Ron read somewhere that the state of Texas accounts for a third of the beer consumption in the country. I don’t doubt it. This morning as I was walking from my apartment to my car to go to work, I passed two guys in t-shirts with the sleeves torn off walking around the complex, each with a Bud Light firmly clenched in their hand. This was at 7:50 a.m. Yeah. I laughed. Texas continually amuses me.
And then I got to work and found out from Becca about this article about college rankings and their accuracy (or lack therof) is right on target. Here are only some of the good quotes:
- “It would embarrass many colleges and universities to admit just what happens on campus and how little attention they pay to students.”
- “Graduate programs have long produced individuals expert in their discipline but awkward in the classroom.”
- “Promotion and tenure procedures on most campuses provide slim rewards for good teaching; professors are often released from teaching in order to focus on research, but it almost never works the other way around.”
- “The highly influential U.S. News & World Report Annual Guide to “America’s Best Colleges” pays scant attention to measures of learning or good educational practices.”
- “The rankings…[tabulate] things such as percent of faculty with a doctorate (to measure the quality of the professors) and SAT scores of the freshman class (to get at quality of the students). That’s like measuring the quality of a restaurant by calculating how much it paid for silverware and food: not completely useless, but pretty far from ideal.”
- “U.S. News originally set out to create a seemingly scientific rankings system that would place well-known universities — particularly Harvard, Yale, and Princeton — on top. Those are the most common places where magazine editors earned their degrees, and the public expects to see them on top.”
- “U.S. News only includes one vastly less reliable measure of [student] satisfaction — the percentage of alumni who donate — which depends in large part on alumni wealth and how many pesky sophomores man phone banks in exchange for pizza and t-shirts.”
- “There’s something contradictory in a magazine making a mint off of a ranking system called “America’s Best Colleges” that virtually ignores educational quality.”
- “Students at schools with strong research orientations display decreased satisfaction with faculty and the overall quality of instruction, decreased leadership skills, and decreased self-reported growth in public speaking skills and other measures of student development.”
Both of my schools — Georgia Tech and Stanford — take immense pride in their research; I know that Georgia Tech suffers a decreased emphasis on students, and I won’t be surprised if I get to Stanford and find that attitude as well. I think it’s inexcusable that students don’t get the attention they deserve, and that we sit through classes with professors who don’t know how to teach. A university couldn’t exist without its students, yet many of those institutions seem to have taken the opinion that students exist only to rake in their tuition money.
That’s one of the reasons I’d like to be a professor someday. I want to focus on students, and be a good teacher. I know I’ll have to do research too, but what really excites me is the opportunity to interact with college kids. Having just finished five years as an undergraduate, I realize that people like Dr. Seitzman and Dr. Kamat influenced my life in many ways.

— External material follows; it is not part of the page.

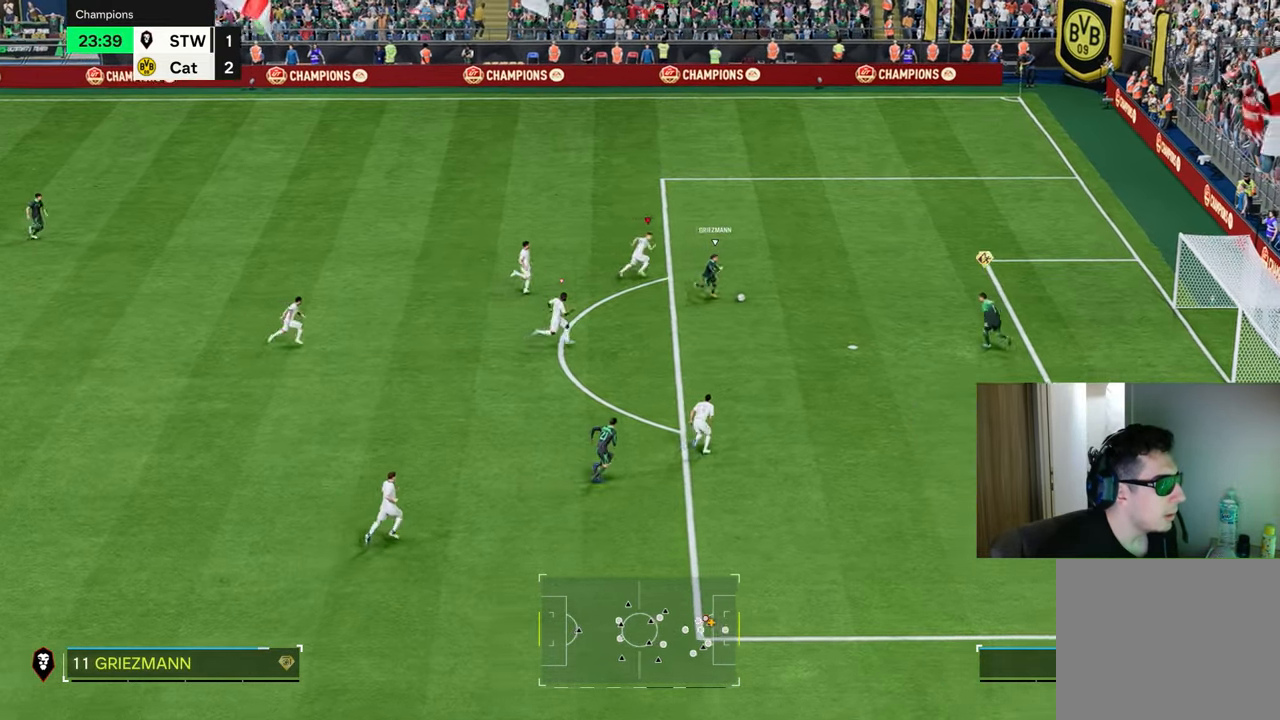
{"buttons": ["TRIANGLE", "R1"], "left_stick": "right", "right_stick": "center", "events": []}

They were great teachers, and in addition to that, they were great mentors. I went to them for advice about classes, and about my grad school decision. They were more than my professors; they taught me things both in and out of the classroom. I think all students should have the opportunity for that kind of interaction. Plus, I think it’d be cool to affect someone else’s life like a few of my professors influenced mine.